Pastor James Hopkins preached this sermon on Sexagesima Sunday 2/7/2021. The service was broadcast live on Facebook at 11am, and is now available on the FLC youtube channel. To follow along from home, the bulletin is available as a PDF: Sexagesima Bulletin
The text for the sermon was the day’s gospel lesson. To read the Bible texts for Sexagesima Sunday, click here.
Less than one year ago, moments before His Ascension into heaven, Jesus gave us a charge: to paraphrase the end of Matthew 28, it was: everything, to everybody, everywhere. Everything Jesus has said, done, and won, given to everyone, everywhere. This is done by the proclamation of God’s Word, and through the faithful administration of the Sacraments. At least, that’s what Jesus says when He explains that the seed is the Word of God.
You heard the story: “A Sower went out to sow.” Recklessly, joyfully, almost naively – not counting cost or loss, He casts the seed everywhere.

= WHAT IS REQUIRED =
Copy out the Sexagesima sermon text word for word, from start to finish. You won't need the listing that comes next.

= RECORDED DATA =

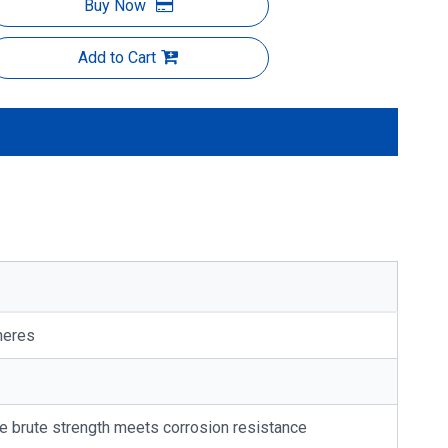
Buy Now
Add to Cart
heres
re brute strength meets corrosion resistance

==

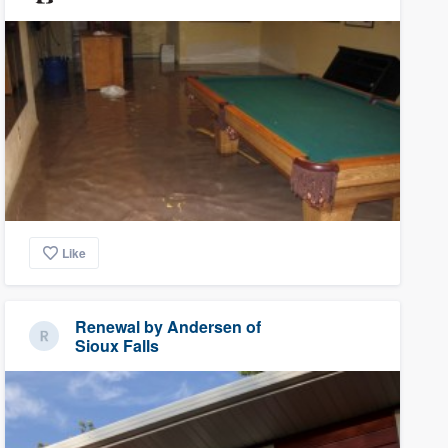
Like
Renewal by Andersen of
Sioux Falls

...

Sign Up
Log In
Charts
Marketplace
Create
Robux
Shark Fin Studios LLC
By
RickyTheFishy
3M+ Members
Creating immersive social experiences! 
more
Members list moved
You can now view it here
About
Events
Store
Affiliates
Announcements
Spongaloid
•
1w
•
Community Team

= RESPONSE TO THE TASK =
Pastor James Hopkins preached this sermon on Sexagesima Sunday 2/7/2021. The service was broadcast live on Facebook at 11am, and is now available on the FLC youtube channel. To follow along from home, the bulletin is available as a PDF: Sexagesima Bulletin
The text for the sermon was the day’s gospel lesson. To read the Bible texts for Sexagesima Sunday, click here.
Less than one year ago, moments before His Ascension into heaven, Jesus gave us a charge: to paraphrase the end of Matthew 28, it was: everything, to everybody, everywhere. Everything Jesus has said, done, and won, given to everyone, everywhere. This is done by the proclamation of God’s Word, and through the faithful administration of the Sacraments. At least, that’s what Jesus says when He explains that the seed is the Word of God.
You heard the story: “A Sower went out to sow.” Recklessly, joyfully, almost naively – not counting cost or loss, He casts the seed everywhere.